Packages installed via the Emacs package manager are stored in the elpa
directory. If you exclude that directory you won't have any package files in your git repository.
The only other consideration is that you may need to modify your init file, in case there's code in there that requires packages only available on one or the other of your machines. If that's the case, you'll need to do something like:
(when (string= (system-name) "my-home-computer")
<code that only runs on your home computer>)
Beyond this, some packages may create files or directories in ~/.emacs.d/
, but there's no general rule that would allow you to identify them. However, when this happens it's usually a way for the package to store data that is used by the package code, but not any actual code. Storing these files in git won't cause you any problems.

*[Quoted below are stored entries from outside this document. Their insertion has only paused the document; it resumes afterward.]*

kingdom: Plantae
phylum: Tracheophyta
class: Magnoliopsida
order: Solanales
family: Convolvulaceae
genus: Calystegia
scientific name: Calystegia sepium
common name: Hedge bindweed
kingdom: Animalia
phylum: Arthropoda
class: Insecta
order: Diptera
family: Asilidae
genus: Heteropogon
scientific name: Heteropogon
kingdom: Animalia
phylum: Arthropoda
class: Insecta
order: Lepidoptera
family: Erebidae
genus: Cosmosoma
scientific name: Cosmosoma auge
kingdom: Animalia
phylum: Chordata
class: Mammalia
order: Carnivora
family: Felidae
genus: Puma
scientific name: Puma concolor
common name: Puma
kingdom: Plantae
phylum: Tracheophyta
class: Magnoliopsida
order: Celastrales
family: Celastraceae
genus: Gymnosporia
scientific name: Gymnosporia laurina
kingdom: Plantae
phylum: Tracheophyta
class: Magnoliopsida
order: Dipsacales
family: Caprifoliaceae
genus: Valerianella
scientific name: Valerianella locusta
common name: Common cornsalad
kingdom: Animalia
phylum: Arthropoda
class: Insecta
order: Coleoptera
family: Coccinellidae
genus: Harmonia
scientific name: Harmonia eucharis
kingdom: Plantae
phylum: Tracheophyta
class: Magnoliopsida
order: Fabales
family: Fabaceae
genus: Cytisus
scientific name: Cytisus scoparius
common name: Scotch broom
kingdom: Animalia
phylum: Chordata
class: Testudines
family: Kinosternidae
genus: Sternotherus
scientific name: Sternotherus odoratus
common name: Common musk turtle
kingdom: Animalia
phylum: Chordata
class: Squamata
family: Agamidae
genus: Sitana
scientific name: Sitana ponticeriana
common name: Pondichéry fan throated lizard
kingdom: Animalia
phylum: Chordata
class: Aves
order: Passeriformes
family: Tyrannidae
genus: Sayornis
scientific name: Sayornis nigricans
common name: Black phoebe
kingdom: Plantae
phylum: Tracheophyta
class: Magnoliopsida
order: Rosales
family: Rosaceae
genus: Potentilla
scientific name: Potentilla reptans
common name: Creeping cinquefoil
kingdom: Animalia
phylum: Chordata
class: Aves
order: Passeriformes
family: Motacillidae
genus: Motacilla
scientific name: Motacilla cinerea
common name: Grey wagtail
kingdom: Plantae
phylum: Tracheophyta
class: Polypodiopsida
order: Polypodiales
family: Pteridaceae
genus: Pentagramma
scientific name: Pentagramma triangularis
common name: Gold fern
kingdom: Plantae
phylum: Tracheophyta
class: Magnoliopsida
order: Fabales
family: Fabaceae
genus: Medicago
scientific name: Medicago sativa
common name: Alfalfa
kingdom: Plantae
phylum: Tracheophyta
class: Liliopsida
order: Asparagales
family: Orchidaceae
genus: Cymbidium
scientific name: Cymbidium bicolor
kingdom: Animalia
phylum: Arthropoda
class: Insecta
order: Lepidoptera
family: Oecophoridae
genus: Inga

For example, in my ~/.emacs.d/
I have a directory created by auctex
, which contains style information used by auctex
in different situations. If that file got synced to a computer that didn't have auctex
, it wouldn't cause any problems, as no other code would use it. (auctex
may not be a great example as I think it's installed by default)
I also have a snippet
directory created/managed by the yas-snippet
package, which is similarly inert on a machine that doesn't have yas-snippet
installed.
If you're really concerned about space, you need to go through your ~/.emacs.d/
directory 'by hand' and figure out where everything there came from. But in practice, only ~/.emacs.d/elpa
has any real impact on what gets loaded and used by emacs packages.